Andre begitu senang melihat Dewa yang sudah terjatuh dan hal ini menjadi kesempatan untuknya bisa menang dan mendapatkan hadiah 50jt.

"Dewa Lo nggak apa-apa?," ucap Kevin yang membantu mengangkat tubuh Dewa untuk bersandar pada pohon. Sedangkan temannya yang lain sedang mengurus motor miliknya.

"Nggak apa-apa. Andre brengs*kkk!"

"Dia apain Lo?"

"Dia tahu Asya ada disini dan sejak dihari start udah buat gue kacau. Dan dia ambil kesempatan saat gue lagi lihat Asya."

"Huft. Ya udahlah, yang penting Lo nggak terluka parah. Tuh si Asya lagi nangis kejer lihat Lo jatoh. Sengaja nggak gue bawa kesini, makin heboh."

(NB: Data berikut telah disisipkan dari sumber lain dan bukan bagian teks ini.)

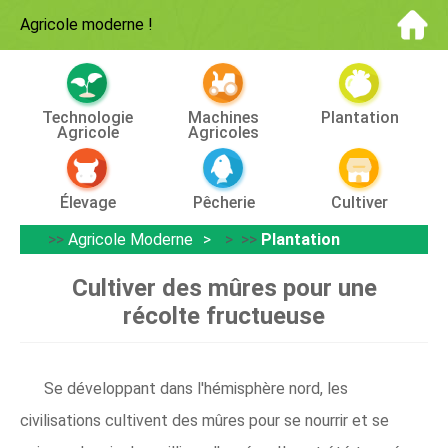
Agricole moderne
!
Technologie
Machines
Plantation
Agricole
Agricoles
Élevage
Pêcherie
Cultiver
>>
Agricole Moderne
> >>
Plantation
Cultiver des mûres pour une
récolte fructueuse
Se développant dans l'hémisphère nord, les
civilisations cultivent des mûres pour se nourrir et se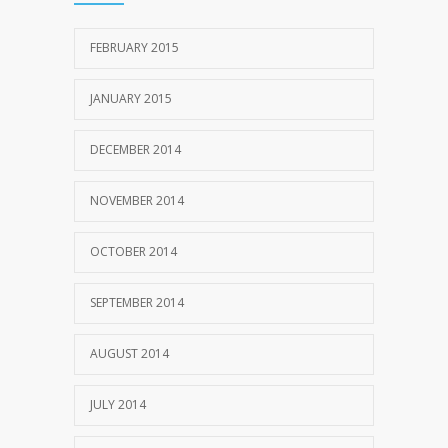
FEBRUARY 2015
JANUARY 2015
DECEMBER 2014
NOVEMBER 2014
OCTOBER 2014
SEPTEMBER 2014
AUGUST 2014
JULY 2014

"Hmm. Bantu gue ke markas. Kaki gue kayaknya terkilir, sakit banget anj*ng."

Kevin pun membantu memapah Dewa hingga markas mereka. Saat sampai dipintu sudah terdengar begitu nyaring suara tangisan Asya.

"Bawa ke kamar gue," ucap Dewa dengan pelan kepada Ersa. Ia meminta untuk mengantarkan Asya ke kamarnya yang ada di markas.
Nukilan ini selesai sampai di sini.